⟨
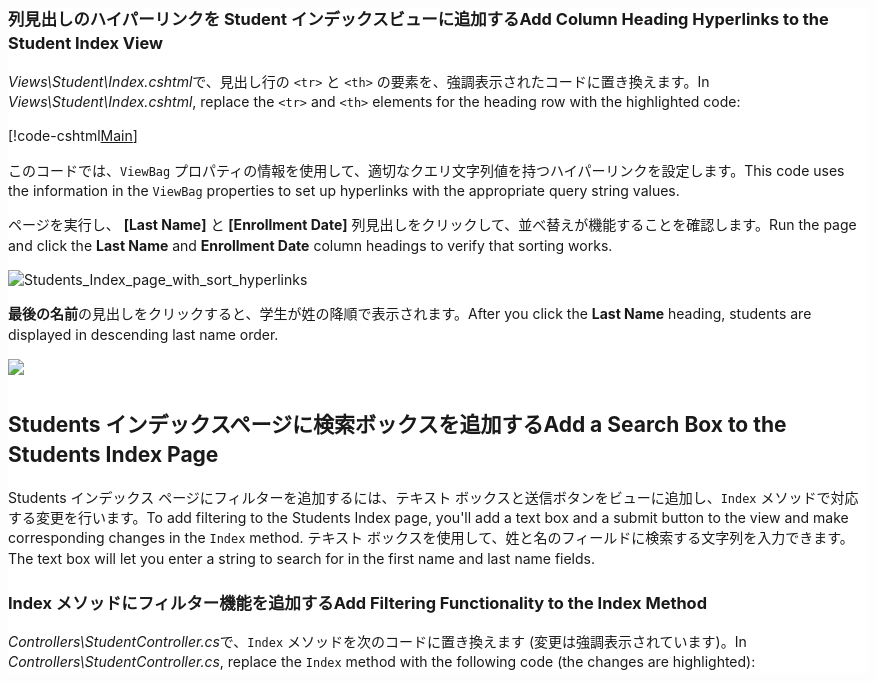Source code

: ### <a name="add-column-heading-hyperlinks-to-the-student-index-view"></a><span data-ttu-id="4ed2e-154">列見出しのハイパーリンクを Student インデックスビューに追加する</span><span class="sxs-lookup"><span data-stu-id="4ed2e-154">Add Column Heading Hyperlinks to the Student Index View</span></span>

<span data-ttu-id="4ed2e-155">*Views\Student\Index.cshtml*で、見出し行の `<tr>` と `<th>` の要素を、強調表示されたコードに置き換えます。</span><span class="sxs-lookup"><span data-stu-id="4ed2e-155">In *Views\Student\Index.cshtml*, replace the `<tr>` and `<th>` elements for the heading row with the highlighted code:</span></span>

[!code-cshtml[Main](sorting-filtering-and-paging-with-the-entity-framework-in-an-asp-net-mvc-application/samples/sample3.cshtml?highlight=5-15)]

<span data-ttu-id="4ed2e-156">このコードでは、`ViewBag` プロパティの情報を使用して、適切なクエリ文字列値を持つハイパーリンクを設定します。</span><span class="sxs-lookup"><span data-stu-id="4ed2e-156">This code uses the information in the `ViewBag` properties to set up hyperlinks with the appropriate query string values.</span></span>

<span data-ttu-id="4ed2e-157">ページを実行し、 **[Last Name]** と **[Enrollment Date]** 列見出しをクリックして、並べ替えが機能することを確認します。</span><span class="sxs-lookup"><span data-stu-id="4ed2e-157">Run the page and click the **Last Name** and **Enrollment Date** column headings to verify that sorting works.</span></span>

![Students_Index_page_with_sort_hyperlinks](sorting-filtering-and-paging-with-the-entity-framework-in-an-asp-net-mvc-application/_static/image2.png)

<span data-ttu-id="4ed2e-159">**最後の名前**の見出しをクリックすると、学生が姓の降順で表示されます。</span><span class="sxs-lookup"><span data-stu-id="4ed2e-159">After you click the **Last Name** heading, students are displayed in descending last name order.</span></span>

![](sorting-filtering-and-paging-with-the-entity-framework-in-an-asp-net-mvc-application/_static/image3.png)

## <a name="add-a-search-box-to-the-students-index-page"></a><span data-ttu-id="4ed2e-160">Students インデックスページに検索ボックスを追加する</span><span class="sxs-lookup"><span data-stu-id="4ed2e-160">Add a Search Box to the Students Index Page</span></span>

<span data-ttu-id="4ed2e-161">Students インデックス ページにフィルターを追加するには、テキスト ボックスと送信ボタンをビューに追加し、`Index` メソッドで対応する変更を行います。</span><span class="sxs-lookup"><span data-stu-id="4ed2e-161">To add filtering to the Students Index page, you'll add a text box and a submit button to the view and make corresponding changes in the `Index` method.</span></span> <span data-ttu-id="4ed2e-162">テキスト ボックスを使用して、姓と名のフィールドに検索する文字列を入力できます。</span><span class="sxs-lookup"><span data-stu-id="4ed2e-162">The text box will let you enter a string to search for in the first name and last name fields.</span></span>

### <a name="add-filtering-functionality-to-the-index-method"></a><span data-ttu-id="4ed2e-163">Index メソッドにフィルター機能を追加する</span><span class="sxs-lookup"><span data-stu-id="4ed2e-163">Add Filtering Functionality to the Index Method</span></span>

<span data-ttu-id="4ed2e-164">*Controllers\StudentController.cs*で、`Index` メソッドを次のコードに置き換えます (変更は強調表示されています)。</span><span class="sxs-lookup"><span data-stu-id="4ed2e-164">In *Controllers\StudentController.cs*, replace the `Index` method with the following code (the changes are highlighted):</span></span>
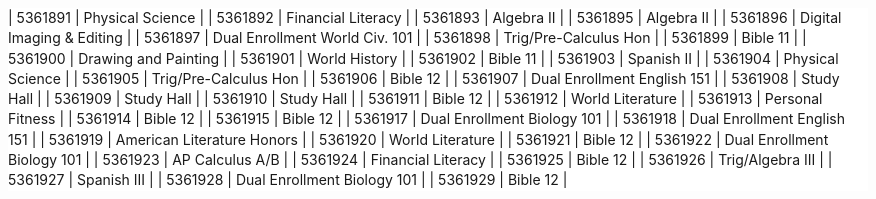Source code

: | 5361891 | Physical Science |
| 5361892 | Financial Literacy |
| 5361893 | Algebra II |
| 5361895 | Algebra II |
| 5361896 | Digital Imaging & Editing |
| 5361897 | Dual Enrollment World Civ. 101 |
| 5361898 | Trig/Pre-Calculus Hon |
| 5361899 | Bible 11 |
| 5361900 | Drawing and Painting |
| 5361901 | World History |
| 5361902 | Bible 11 |
| 5361903 | Spanish II |
| 5361904 | Physical Science |
| 5361905 | Trig/Pre-Calculus Hon |
| 5361906 | Bible 12 |
| 5361907 | Dual Enrollment English 151 |
| 5361908 | Study Hall |
| 5361909 | Study Hall |
| 5361910 | Study Hall |
| 5361911 | Bible 12 |
| 5361912 | World Literature |
| 5361913 | Personal Fitness |
| 5361914 | Bible 12 |
| 5361915 | Bible 12 |
| 5361917 | Dual Enrollment Biology 101 |
| 5361918 | Dual Enrollment English 151 |
| 5361919 | American Literature Honors |
| 5361920 | World Literature |
| 5361921 | Bible 12 |
| 5361922 | Dual Enrollment Biology 101 |
| 5361923 | AP Calculus A/B |
| 5361924 | Financial Literacy |
| 5361925 | Bible 12 |
| 5361926 | Trig/Algebra III |
| 5361927 | Spanish III |
| 5361928 | Dual Enrollment Biology 101 |
| 5361929 | Bible 12 |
⟩
◆ **What the task requires**: The answer must consist of the lines from the one with "5361921 | Bible 12 |" through the final line of the entries above, exactly as they are, and nothing else.

◆ **Solution for this problem**:
| 5361921 | Bible 12 |
| 5361922 | Dual Enrollment Biology 101 |
| 5361923 | AP Calculus A/B |
| 5361924 | Financial Literacy |
| 5361925 | Bible 12 |
| 5361926 | Trig/Algebra III |
| 5361927 | Spanish III |
| 5361928 | Dual Enrollment Biology 101 |
| 5361929 | Bible 12 |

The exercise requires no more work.